The Chinese Foreign Ministry, which opposes official U.S.-Taiwan interactions, said Monday that it “firmly opposes and strongly condemns” the U.S. move.

Beijing's new rules on foreign sanctions are meant to protect local firms from “unjustified” overseas enforcement actions by allowing Chinese citizens or companies to sue for compensation in Chinese courts if their interests are damaged by the application of foreign laws.

The new rules are more than anything a signaling mechanism to both Chinese companies and U.S. companies in China, and are more of a signal at this stage rather than actually trying to put legal efforts in motion, Bloomberg said.

Even though Hong Kong's security law forbids sanctions against the financial hub and China, state-owned lenders including Bank of China Ltd. have quietly taken steps to comply with U.S. sanctions against officials such as Hong Kong Chief Executive Carrie Lam.
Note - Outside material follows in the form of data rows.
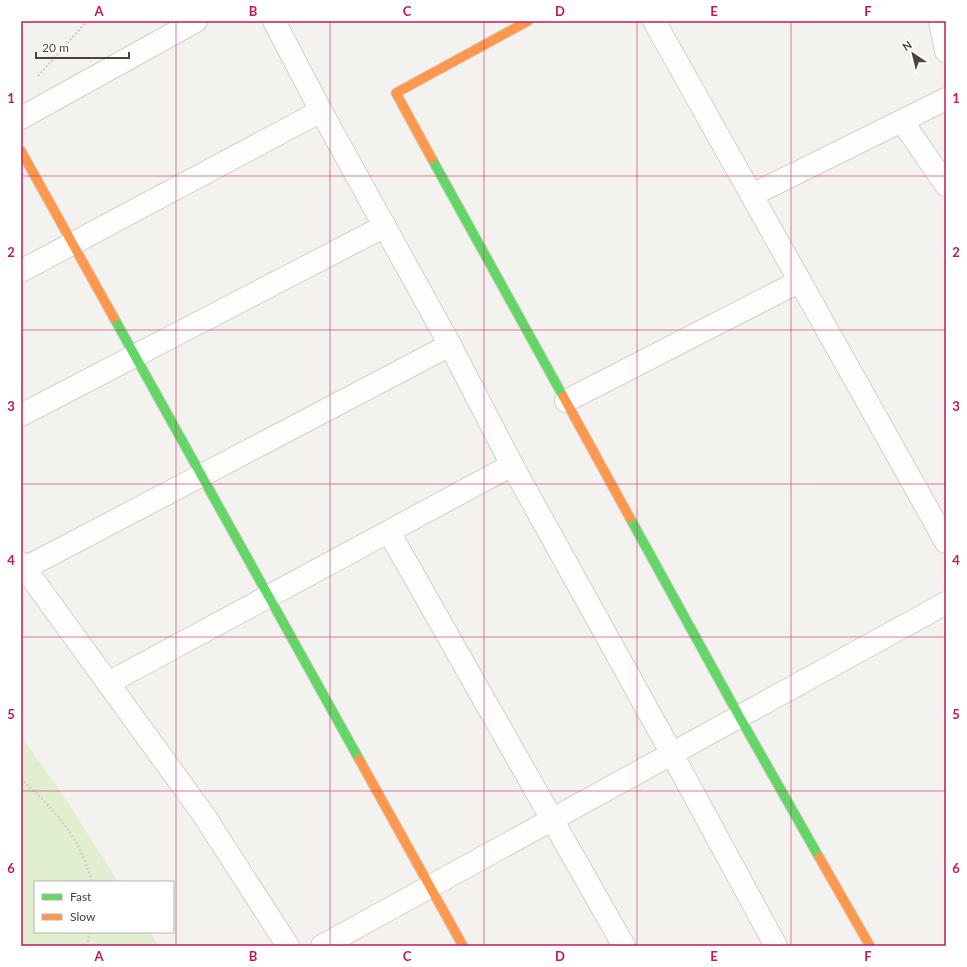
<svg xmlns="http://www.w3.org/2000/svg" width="967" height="967" font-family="Lato,sans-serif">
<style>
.green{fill:#e1eecf}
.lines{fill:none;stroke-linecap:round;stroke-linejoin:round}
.street-casing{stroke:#d2d0cb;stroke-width:24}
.fast-casing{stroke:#d3cfc5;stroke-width:11}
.slow-casing{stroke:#d3cfc5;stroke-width:11}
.path{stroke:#d3d2cc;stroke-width:2.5;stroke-dasharray:2 2;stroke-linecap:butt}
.street{stroke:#fdfdfc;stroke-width:22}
.fast{stroke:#63d668;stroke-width:9}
.slow{stroke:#ff974d;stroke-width:9}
.grid{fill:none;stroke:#c2185b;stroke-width:1;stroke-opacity:0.55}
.neatline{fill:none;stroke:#c2185b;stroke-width:1.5}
.grid-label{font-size:13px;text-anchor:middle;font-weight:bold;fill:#c2185b}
</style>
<rect width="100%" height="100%" fill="#f4f2ee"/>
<polygon class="green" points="21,736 63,795 118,882 35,882 35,932 150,932 159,946 21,946"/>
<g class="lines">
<g class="street-casing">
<g id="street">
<polyline points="274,21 321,111 450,345 512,465 672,754 776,946"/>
<polyline points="654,21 946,542"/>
<polyline points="940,21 946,51"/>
<polyline points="21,118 196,21"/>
<polyline points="902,121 946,185"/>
<polyline points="752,195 946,99"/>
<polyline points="21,271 321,111"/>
<polyline points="566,401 800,281"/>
<polyline points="21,415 385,226"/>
<polyline points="389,532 624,946"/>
<polyline points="21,563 203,814 288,946"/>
<polyline points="25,568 450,345"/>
<polyline points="108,683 512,465"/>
<polyline points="322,946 946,603"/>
</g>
</g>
<g class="fast-casing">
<g id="fast">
<polyline points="432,159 563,396"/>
<polyline points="114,318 359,759"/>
<polyline points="630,518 739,716 819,857"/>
</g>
</g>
<g class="slow-casing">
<g id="slow">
<polyline points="21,151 114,318"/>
<polyline points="432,159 396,93 528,21"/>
<polyline points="563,396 630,518"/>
<polyline points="359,759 463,946"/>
<polyline points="819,857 870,946"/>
</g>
</g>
<g class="path">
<polyline points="38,76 87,21"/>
<path d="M 21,779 C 48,804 76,832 87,867 C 89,872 91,877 91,882"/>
<polyline points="87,946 90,932"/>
</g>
<use href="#street" class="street"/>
<use href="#fast" class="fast"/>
<use href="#slow" class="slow"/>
</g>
<path class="grid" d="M 176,21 L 176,946M 330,21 L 330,946M 484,21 L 484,946M 637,21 L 637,946M 791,21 L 791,946M 21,176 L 946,176M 21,330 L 946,330M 21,484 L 946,484M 21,637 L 946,637M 21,791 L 946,791"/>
<rect width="967" height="967" fill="none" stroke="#ffffff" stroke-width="44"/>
<rect x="34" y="881" width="140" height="52" fill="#ffffff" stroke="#b7b4b0"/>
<rect x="42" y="894" width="20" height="6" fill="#63d668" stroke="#b7b4b0"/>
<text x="70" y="901" font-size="12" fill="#4b4439">Fast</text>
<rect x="42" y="914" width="20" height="6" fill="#ff974d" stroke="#b7b4b0"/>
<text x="70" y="921" font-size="12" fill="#4b4439">Slow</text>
<g transform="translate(913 54) rotate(325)" stroke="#ffffff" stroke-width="3" paint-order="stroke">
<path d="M0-3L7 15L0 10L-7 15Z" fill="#4b4439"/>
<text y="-6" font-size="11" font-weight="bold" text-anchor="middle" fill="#4b4439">N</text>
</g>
<path d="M36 52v6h93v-6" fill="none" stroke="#4b4439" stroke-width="2"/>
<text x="42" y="52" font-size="12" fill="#4b4439" stroke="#ffffff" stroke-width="3" paint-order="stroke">20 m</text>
<rect x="22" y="22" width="923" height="923" class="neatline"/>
<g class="grid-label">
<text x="99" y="16">A</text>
<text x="253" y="16">B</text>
<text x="407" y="16">C</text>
<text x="560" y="16">D</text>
<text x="714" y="16">E</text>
<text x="868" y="16">F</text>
<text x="11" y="103">1</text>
<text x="956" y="103">1</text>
<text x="11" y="257">2</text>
<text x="956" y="257">2</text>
<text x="11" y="411">3</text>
<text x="956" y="411">3</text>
<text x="11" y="565">4</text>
<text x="956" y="565">4</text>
<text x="11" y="719">5</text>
<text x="956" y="719">5</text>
<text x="11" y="873">6</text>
<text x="956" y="873">6</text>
<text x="99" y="961">A</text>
<text x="253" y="961">B</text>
<text x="407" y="961">C</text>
<text x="560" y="961">D</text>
<text x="714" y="961">E</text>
<text x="868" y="961">F</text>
</g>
</svg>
With more than $1 trillion of liabilities denominated in U.S. dollars, China's four largest state-owned banks have huge incentives to stay on the good side of American regulators so they can retain access to dollar funding.

Investors have in many cases been given little warning on how regulators, banks, index providers and exchanges plan to implement Trump's order. The New York Stock Exchange flip-flopped twice before finally confirming last week it will delist China Mobile Ltd. and two other Chinese telecom companies. MSCI Inc. removed the three stocks from its indexes on Friday, giving global funds just one day to adjust billions of dollars of passive investments.

Wendy Liu, head of China equity strategy at UBS Group AG, said some investors in Europe are interested in taking advantage of the sanction-induced drop in Chinese share prices. But she added that many are still waiting to pull the trigger as they await more clarity on the outlook for U.S.-China tensions.

“Reversing Trump's sanctions and China policies too quickly will give a 'pro-China' signal that will not be beneficial for Biden's polls,” Liu said. “We still need to wait and see how U.S.-China relations will unfold in the new administration.”

So, we will see. The current U.S. transition period seems increasingly likely to be steeped in confusion as new positions are constructed with major trading partners — trends producers should watch closely as the transition approaches its completion, Washington Insider believes.